▶ _Goal of the exercise_:
Find "Despite the challenges, pediatric" in the data, then restate the line it sits in and every later line word for word, ending with the last line.

· · · · · · ·

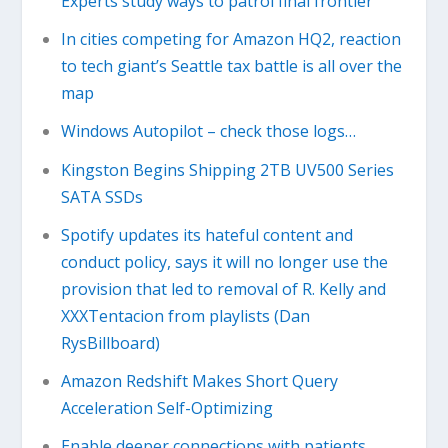
Experts study ways to patrol final frontier
In cities competing for Amazon HQ2, reaction
to tech giant’s Seattle tax battle is all over the
map
Windows Autopilot – check those logs…
Kingston Begins Shipping 2TB UV500 Series
SATA SSDs
Spotify updates its hateful content and
conduct policy, says it will no longer use the
provision that led to removal of R. Kelly and
XXXTentacion from playlists (Dan
RysBillboard)
Amazon Redshift Makes Short Query
Acceleration Self-Optimizing
Enable deeper connections with patients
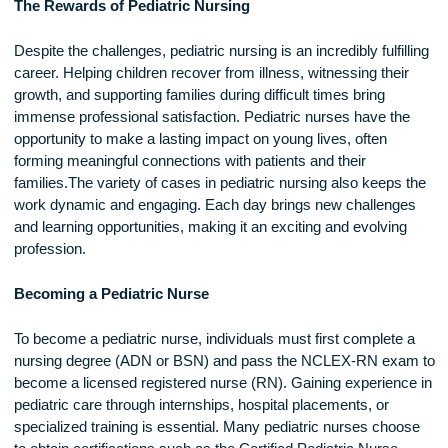
providing reassurance while educating families about their ch
condition.Pediatric nurses also face emotional challenges, a
they often care for seriously ill or terminally ill children.
Witnessing suffering and loss can be difficult, making self-c
and emotional support essential for those in this field.
The Rewards of Pediatric Nursing
Despite the challenges, pediatric nursing is an incredibly fulfi
career. Helping children recover from illness, witnessing thei
growth, and supporting families during difficult times bring
immense professional satisfaction. Pediatric nurses have th
opportunity to make a lasting impact on young lives, often
forming meaningful connections with patients and their
families.The variety of cases in pediatric nursing also keeps
work dynamic and engaging. Each day brings new challeng
and learning opportunities, making it an exciting and evolvin
profession.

· · · · · · ·

▶ _Task response_:
Despite the challenges, pediatric nursing is an incredibly fulfi
career. Helping children recover from illness, witnessing thei
growth, and supporting families during difficult times bring
immense professional satisfaction. Pediatric nurses have th
opportunity to make a lasting impact on young lives, often
forming meaningful connections with patients and their
families.The variety of cases in pediatric nursing also keeps
work dynamic and engaging. Each day brings new challeng
and learning opportunities, making it an exciting and evolvin
profession.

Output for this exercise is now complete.